413 - Família: ataque semântico
ANDRÉ GONÇALVES FERNANDES – Juiz de Direito
O termo “família tradicional” é hoje usado em contextos políticos onde se debate a aprovação de diversas formas de união, particularmente a união homossexual. Na verdade, trata-se de um pleonasmo, pois, segundo a antropologia mais autorizada, a instituição familiar, baseada no matrimônio monogâmico e heterossexual, sempre existiu em todas as civilizações.
Ainda que os modelos familiares apresentem uma real diversidade, há um núcleo imutável. Como numa equação matemática, o numerador é amplíssimo, mas o denominador é comum: união estável e amorosa de um homem e uma mulher, com abertura à descendência. O termo, logo, é unívoco, já que reenvia a uma instituição natural atestada universalmente, antes e fora de qualquer religião.
Atualmente, entende-se que a sobrevida desta instituição dependeria de um modelo ultrapassado, digno de exposição num museu de história natural, cuja curadoria certamente ficaria a cargo do Papa... Ou, talvez, um produto cultural destilado por vários séculos, pronto para ser superado por outra idéia, pois o formato caducou e se tornou uma velharia bolorenta: não haveria mais espaço para uma família numerosa, com avós debaixo do mesmo teto, relações lineares entre gerações e, para arrepio da patrulha feminista mais radical, uma maleável separação de papéis do homem e da mulher.
A lei perdeu o interesse pela família. A opção pelo enfraquecimento de suas funções é evidente, relegando-a ao âmbito particular da afetividade e das satisfações íntimas. A família se tornou uma célula primária da “vida individual”, sem qualquer função socializante, onde o processo de “formação” foi substituído pelo de “informação”, como se isso bastasse para uma geração transmitir à seguinte os valores da autonomia, liberdade, responsabilidade, tolerância e solidariedade, tão caros à nossa sociedade.

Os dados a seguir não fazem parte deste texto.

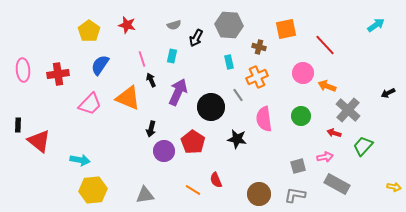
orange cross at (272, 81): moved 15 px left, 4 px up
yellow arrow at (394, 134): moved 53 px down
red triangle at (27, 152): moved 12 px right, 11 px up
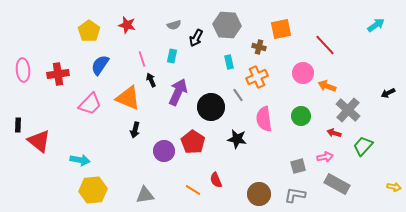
gray hexagon at (229, 25): moved 2 px left
orange square at (286, 29): moved 5 px left
black arrow at (151, 129): moved 16 px left, 1 px down
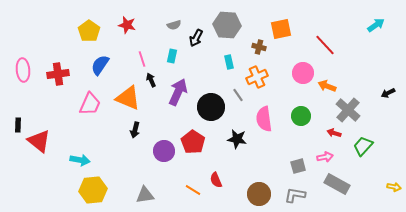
pink trapezoid at (90, 104): rotated 20 degrees counterclockwise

A sociedade, por sua vez, fez-se individualista, pluralista, eticamente neutra, deixando para cada pessoa o foro decisório sobre o próprio “bem” e a própria “felicidade”. Num clima assim, mais urgente é a garantia de um lugar em que as relações humanas sejam marcadas pela generosidade, pela doação, pelo amor e por um compromisso que exija a totalidade do ser.
A partir do momento em que a fenomenologia expulsou a ontologia do núcleo do conceito de entidade familiar, isto é, a família não seria mais do que uma forma historicamente plasmada, não demorou muito para que seus frutos amargos surgissem: desordem completa dos papéis familiares, aumento do número de divórcios, incremento do número de casos de assédio sexual no trabalho, diminuição dos casamentos e expansão do número de pessoas solteiras e das uniões estáveis, mais bens e menos filhos no lar, decréscimo do nível de convívio familiar, violência juvenil exacerbada, inverno demográfico (na Europa), pretensões matrimoniais dos pares homossexuais entre outros.
Apesar das reviravoltas havidas, algumas muito saudáveis, como o fim da submissão da mulher em relação ao homem e o desenvolvimento de relações familiares direcionadas à recíproca responsabilidade do casal, os critérios da definição de família, apesar dos tempos, continuam peculiares: a) a família ainda é um ambiente vedado à inversão dos papéis sexuais (masculino e feminino) e geracionais (incesto, por exemplo); b) a família ainda exerce a intransferível tarefa, confiada pela sociedade, de personalização da pessoa, por meio de processos concretos de socialização, essenciais para a maturação da criança, do jovem e do adulto também, porque “formar uma família” implica em reciprocidade solidária completa.
Dentro deste ambiente desfavorável, a família deve reocupar o espaço que lhe é próprio por natureza. Não se trata de uma batalha de Termópilas, uma batalha de retaguarda, a ser conduzida pelas armas da nostalgia. Mas um horizonte a ser conquistado para bem da pessoa e da sociedade. Em suma, uma tarefa e um desafio.